Endoscopic treatment of vesicoureteral reflux has gained popularity and is frequently used as a first-line therapy. Reports of potential long-term complications from this treatment modality are lacking. We review the development of mound calcification in a cohort of patients undergoing endoscopic treatment of vesicoureteral reflux with autologous chondrocytes.

Materials and Methods:

All patients who underwent endoscopic treatment of vesicoureteral reflux with autologous chondrocytes at our institution were included in this study. All available renal and bladder ultrasounds, as well as any other imaging studies of the urinary tract, were reviewed by a staff radiologist (HJP) and 2 urologists (PCG, DAD) to assess for the presence of mound calcification. A variety of clinical factors were assessed, including grade and laterality of initial reflux, volume of autologous chondrocytes injected, number of injections, postoperative mound appearance and mode of presentation. Statistical comparison between groups was performed by paired sample t test and Fisher's exact test.

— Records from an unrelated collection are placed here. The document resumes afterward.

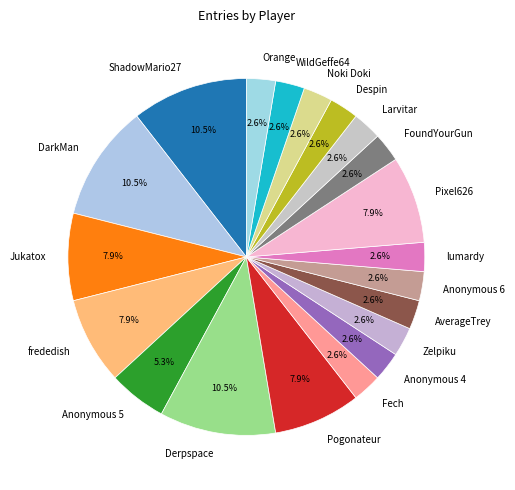

Does Pogonateur represent more than half of the total?

No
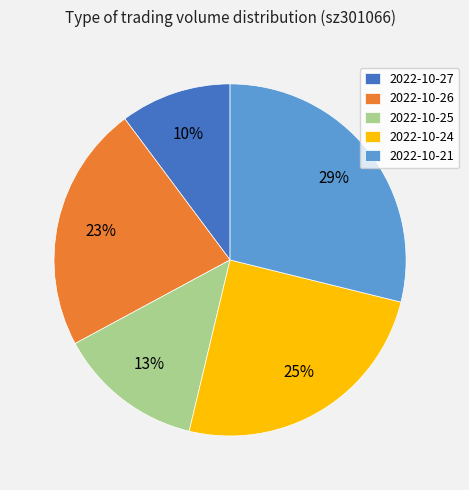

Which slice is the smallest?

2022-10-27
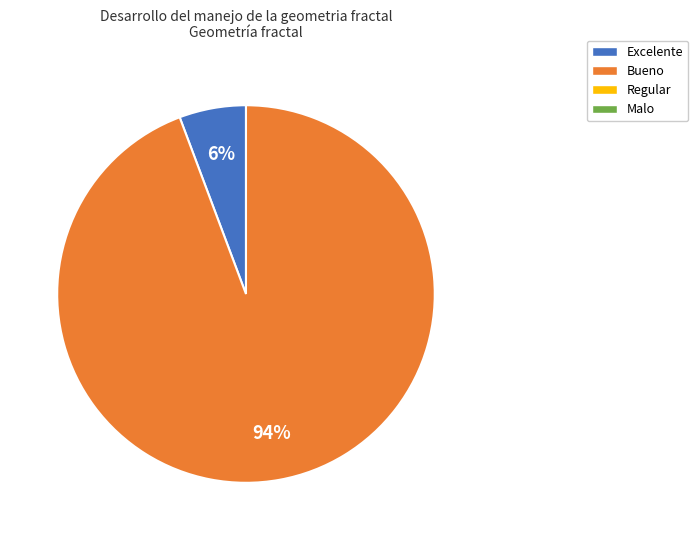

Is there any slice that represents more than half of the pie?

Yes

Univariate and multivariate analysis was used to identify potential risk factors for the development of mound calcification.

Results:

Total median followup was 9 years (range 7 to 11). Mound calcifications developed in 10 of our 27 patients (37%) at a median interval of 2.1 years after injection (range 1 to 5). More females (40%) than males (28%) had calcifications, although the difference was not statistically significant. Of the 10 patients with mound calcifications 7 presented with gross or microscopic hematuria, with or without flank pain. Three of these patients were initially thought to have ureterovesical junction stone(s). The remaining 3 cases were found incidentally. Hydroureteronephrosis was absent in all patients with mound calcifications. Univariate and multivariate analyses revealed no relationship between the presence or absence of calcification when controlled for gender, initial reflux grade, amount of autologous chondrocytes injected, number of injections used or total followup time from initial injection.

Conclusions:

Mound calcifications have now been reported after endoscopic therapy for vesicoureteral reflux with autologous chondrocytes as well as dextranomer/hyaluronic acid copolymer. The etiology of these calcifications remains unknown, and it is unclear whether mound calcification after endoscopic treatment will have any associated morbidity in long-term followup. Urologists, patients and other health care providers should be aware that mound calcification is a potential risk after endoscopic treatment of vesicoureteral reflux, and that these calcified mounds may mimic ureterovesical junction stones.